--- PAGE EXCERPT Enclosed Below ---

One wonders what Xi'an would be like today if seven farmers had not gone out into a field twenty or thirty miles east of Xi'an to dig a well in the Spring of 1974. They accidentally discovered some pieces of terracotta that were recognized by a local historian as of potential historical value. Potential, indeed! The so-called Terracotta Warriors are now one of the world's most amazing archeological finds, and have made Xi'an the second-most-visited city in China!
It's not been so grand for the farmers. A British paper wrote this sad story about their fate a few years ago: http://www.dailymail.co.uk/news/article-480757/Curse-Terracotta-Army-How-discovered-relic-suffered-ruined-lives.html. Indeed, we did see one of the farmer/discoverers when we visited the site, waiting to sign a copy of a book about the place for a few yuan extra. For still more yuan you received permission to have your picture taken with him. What a strange way to spend your retirement years.
Of course we came to Xi'an to see the Terracotta Warriors, but we found quite a bit more. We arrived on an overnight sleeper train, somewhat sleep-deprived. Louise had taken an Ambien sleeping pill, but it only works for so long, and while it does put her to sleep, it's rarely a quality sleep. Jeff stayed awake past midnight listening to music on his iPod while one of our two sleeping compartment companions trained for a snoring convention where we think he'll get a gold medal, and the other stayed up reading. Since the train was on time to arrive at 6:45 a.m., the sleeping car attendant woke us up at 5:45 to be sure we'd be ready. Gee, thanks!

--- End of Enclosed PAGE EXCERPT ---
--- SUPPLIED RECORDS Enclosed Below ---

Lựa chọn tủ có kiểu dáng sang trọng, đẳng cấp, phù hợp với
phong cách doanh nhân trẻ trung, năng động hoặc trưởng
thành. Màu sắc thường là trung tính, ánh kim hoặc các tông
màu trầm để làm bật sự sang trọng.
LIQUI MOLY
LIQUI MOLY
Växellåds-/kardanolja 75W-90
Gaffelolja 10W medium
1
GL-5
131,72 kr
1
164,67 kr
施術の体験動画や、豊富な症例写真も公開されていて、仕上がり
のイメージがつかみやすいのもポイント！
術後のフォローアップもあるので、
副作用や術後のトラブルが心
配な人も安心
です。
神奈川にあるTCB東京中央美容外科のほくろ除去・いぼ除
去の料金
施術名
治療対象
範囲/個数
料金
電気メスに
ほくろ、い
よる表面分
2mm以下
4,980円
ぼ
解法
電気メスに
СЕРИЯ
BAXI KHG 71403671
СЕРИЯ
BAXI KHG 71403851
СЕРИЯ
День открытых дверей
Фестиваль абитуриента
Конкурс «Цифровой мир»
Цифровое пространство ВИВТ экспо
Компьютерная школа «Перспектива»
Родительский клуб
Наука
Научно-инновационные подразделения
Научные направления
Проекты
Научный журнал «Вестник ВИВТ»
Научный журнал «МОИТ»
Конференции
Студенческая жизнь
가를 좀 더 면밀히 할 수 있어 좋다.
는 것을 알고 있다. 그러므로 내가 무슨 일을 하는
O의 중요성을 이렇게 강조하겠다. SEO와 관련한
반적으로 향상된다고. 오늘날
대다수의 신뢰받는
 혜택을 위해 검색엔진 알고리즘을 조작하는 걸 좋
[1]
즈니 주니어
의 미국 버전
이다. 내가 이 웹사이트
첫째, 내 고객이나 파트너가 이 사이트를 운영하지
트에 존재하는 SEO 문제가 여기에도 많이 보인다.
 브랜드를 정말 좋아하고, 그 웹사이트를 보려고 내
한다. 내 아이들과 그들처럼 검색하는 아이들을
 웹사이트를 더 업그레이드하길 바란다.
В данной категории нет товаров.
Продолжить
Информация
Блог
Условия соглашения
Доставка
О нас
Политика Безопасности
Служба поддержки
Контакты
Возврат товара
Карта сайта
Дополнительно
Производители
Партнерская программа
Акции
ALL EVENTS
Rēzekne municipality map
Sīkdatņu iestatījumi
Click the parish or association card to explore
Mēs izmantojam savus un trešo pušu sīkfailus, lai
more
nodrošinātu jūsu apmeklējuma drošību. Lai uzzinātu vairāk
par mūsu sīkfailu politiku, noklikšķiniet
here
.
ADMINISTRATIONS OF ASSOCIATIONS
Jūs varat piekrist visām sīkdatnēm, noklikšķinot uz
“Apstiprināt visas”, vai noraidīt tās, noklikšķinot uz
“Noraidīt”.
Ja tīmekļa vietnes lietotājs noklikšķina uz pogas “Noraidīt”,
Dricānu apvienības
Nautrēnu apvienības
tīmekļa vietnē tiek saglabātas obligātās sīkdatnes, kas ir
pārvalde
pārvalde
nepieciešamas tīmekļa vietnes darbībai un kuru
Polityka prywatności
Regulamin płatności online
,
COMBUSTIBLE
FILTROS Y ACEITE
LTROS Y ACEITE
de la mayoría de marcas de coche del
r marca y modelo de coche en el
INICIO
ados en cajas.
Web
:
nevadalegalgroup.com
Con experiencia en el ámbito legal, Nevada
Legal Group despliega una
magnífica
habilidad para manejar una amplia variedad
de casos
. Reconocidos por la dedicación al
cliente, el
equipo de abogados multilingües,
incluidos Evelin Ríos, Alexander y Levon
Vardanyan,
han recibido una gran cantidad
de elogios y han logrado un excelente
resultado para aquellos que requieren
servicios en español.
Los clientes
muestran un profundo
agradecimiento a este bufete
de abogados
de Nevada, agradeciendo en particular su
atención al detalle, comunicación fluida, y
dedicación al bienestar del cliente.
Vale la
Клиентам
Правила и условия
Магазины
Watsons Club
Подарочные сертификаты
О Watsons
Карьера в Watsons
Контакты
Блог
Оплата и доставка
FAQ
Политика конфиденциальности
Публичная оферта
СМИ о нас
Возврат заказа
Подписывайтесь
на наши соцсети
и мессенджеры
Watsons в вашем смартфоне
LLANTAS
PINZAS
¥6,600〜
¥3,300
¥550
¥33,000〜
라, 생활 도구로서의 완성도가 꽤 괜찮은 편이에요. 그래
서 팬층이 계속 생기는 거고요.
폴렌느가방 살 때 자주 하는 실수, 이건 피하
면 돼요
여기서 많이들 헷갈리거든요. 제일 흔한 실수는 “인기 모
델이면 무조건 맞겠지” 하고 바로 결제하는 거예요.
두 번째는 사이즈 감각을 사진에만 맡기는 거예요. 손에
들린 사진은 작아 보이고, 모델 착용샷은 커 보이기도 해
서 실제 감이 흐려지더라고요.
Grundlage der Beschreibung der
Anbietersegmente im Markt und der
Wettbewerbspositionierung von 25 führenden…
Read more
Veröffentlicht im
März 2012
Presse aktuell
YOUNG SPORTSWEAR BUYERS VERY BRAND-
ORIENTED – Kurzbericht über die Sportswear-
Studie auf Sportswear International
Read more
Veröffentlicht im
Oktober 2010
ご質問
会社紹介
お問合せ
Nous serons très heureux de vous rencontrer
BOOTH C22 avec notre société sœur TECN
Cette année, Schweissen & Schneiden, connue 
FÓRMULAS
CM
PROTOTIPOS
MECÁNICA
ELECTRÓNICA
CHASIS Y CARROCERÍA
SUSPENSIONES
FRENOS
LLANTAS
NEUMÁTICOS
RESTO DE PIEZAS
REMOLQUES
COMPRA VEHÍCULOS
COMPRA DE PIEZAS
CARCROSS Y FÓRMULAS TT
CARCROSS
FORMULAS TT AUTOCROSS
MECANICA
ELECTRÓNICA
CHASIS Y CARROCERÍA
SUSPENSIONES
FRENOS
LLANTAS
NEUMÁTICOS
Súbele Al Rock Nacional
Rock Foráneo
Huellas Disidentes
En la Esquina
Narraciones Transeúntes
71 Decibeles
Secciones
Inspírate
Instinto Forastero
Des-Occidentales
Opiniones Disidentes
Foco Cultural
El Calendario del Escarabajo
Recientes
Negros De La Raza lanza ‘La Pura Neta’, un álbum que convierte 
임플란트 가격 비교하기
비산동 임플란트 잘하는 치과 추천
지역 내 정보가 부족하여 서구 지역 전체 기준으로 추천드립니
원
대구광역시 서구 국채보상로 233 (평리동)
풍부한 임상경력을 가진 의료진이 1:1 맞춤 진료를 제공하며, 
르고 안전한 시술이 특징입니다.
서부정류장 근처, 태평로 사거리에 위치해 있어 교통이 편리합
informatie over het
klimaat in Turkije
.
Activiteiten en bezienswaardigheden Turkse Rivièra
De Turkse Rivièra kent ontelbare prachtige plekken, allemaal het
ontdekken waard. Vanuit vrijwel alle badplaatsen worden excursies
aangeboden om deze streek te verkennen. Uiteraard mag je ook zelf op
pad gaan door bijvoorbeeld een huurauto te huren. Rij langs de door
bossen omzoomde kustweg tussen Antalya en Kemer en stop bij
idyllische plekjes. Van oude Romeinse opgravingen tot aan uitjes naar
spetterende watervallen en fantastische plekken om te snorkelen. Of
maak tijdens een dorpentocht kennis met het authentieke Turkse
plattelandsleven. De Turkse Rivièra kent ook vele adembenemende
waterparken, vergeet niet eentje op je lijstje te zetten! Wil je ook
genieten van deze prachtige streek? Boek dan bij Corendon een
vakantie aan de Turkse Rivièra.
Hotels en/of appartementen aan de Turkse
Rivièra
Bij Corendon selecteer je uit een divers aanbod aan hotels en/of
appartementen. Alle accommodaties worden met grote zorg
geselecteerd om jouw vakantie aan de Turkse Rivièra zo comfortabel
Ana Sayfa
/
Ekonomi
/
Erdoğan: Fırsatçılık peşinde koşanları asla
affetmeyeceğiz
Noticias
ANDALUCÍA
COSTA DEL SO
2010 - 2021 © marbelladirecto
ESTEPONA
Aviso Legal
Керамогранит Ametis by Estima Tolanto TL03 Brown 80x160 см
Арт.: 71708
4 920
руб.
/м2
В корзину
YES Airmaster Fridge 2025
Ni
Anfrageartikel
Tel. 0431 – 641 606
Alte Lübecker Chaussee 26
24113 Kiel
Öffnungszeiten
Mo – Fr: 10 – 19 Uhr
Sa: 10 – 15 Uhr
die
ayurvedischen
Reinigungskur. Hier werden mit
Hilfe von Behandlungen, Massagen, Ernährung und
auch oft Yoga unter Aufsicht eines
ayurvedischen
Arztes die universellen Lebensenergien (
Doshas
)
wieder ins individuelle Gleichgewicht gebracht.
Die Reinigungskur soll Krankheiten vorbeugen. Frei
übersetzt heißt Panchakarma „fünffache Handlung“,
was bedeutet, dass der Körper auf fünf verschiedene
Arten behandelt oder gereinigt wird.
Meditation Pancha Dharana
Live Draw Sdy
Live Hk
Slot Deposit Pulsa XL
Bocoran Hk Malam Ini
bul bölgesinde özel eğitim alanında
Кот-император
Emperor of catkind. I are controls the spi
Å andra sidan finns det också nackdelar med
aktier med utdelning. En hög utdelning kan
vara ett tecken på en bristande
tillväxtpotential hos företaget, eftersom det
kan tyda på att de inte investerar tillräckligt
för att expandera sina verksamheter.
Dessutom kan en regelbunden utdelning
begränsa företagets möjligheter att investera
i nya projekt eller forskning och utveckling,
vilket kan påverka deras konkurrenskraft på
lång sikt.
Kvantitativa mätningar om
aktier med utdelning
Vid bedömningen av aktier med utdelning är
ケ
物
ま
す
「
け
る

--- End of Enclosed SUPPLIED RECORDS ---

_WORK REQUEST 1:_ Please copy the Xi'an travel passage word for word, from "Of course we" up to and including "ready. Gee, thanks!".
_WORK REQUEST 2:_ Extend the Xi'an travel passage with new text that picks up after its final sentence.

_ANSWER AREA 1:_
Of course we came to Xi'an to see the Terracotta Warriors, but we found quite a bit more. We arrived on an overnight sleeper train, somewhat sleep-deprived. Louise had taken an Ambien sleeping pill, but it only works for so long, and while it does put her to sleep, it's rarely a quality sleep. Jeff stayed awake past midnight listening to music on his iPod while one of our two sleeping compartment companions trained for a snoring convention where we think he'll get a gold medal, and the other stayed up reading. Since the train was on time to arrive at 6:45 a.m., the sleeping car attendant woke us up at 5:45 to be sure we'd be ready. Gee, thanks!

_ANSWER AREA 2:_
Luckily our hotel had a room available when we arrived early, and we had a terrific breakfast buffet for about $8 each. Many hotels in China have these, almost always offering western items like scrambled or fried eggs, Chinese dishes such as potstickers and stir fries, and lots of fresh fruit. But few were as reasonable in price or as outstanding for selection and quality as this one. By the way, the photo shows only half of the food offerings!
We had a low-key first day in Xi'an, with the morning spent doing more planning for the coming two weeks, then a seven mile walk through the city. In America many Chinatowns have a gate signaling the entrance. In Xi'an there was a gate marking the entrance to the Muslim Quarter, which is actually quite sizable here. We walked past numerous stores open to the sidewalk where food was being sold and sometimes even made, such as at this noodle factory, and picked up a half kilo of the most scrumptious sesame candies that were being made a few meters away.
At last we came to the center of the city, the Bell Tower. It's ten stories tall and was built in 1384. For a modest fee we were able to climb the steep steps to the top and look out. We took lots of photos because we were curious to compare them when we got back to Seattle with photos Louise took in 1979 when she visited China and climbed this same tower. Louise travelled with a group of women from the American Club in Tokyo, one of the very first western groups to tour China after it was "opened" to the west in the late '70s. Well, we're back in Seattle now as we write this, and we can show you the comparison in two different views. In the first one, the nearby and smaller Drum Tower is a landmark in both shots, and one of the only constants in these pictures taken only 32 years apart.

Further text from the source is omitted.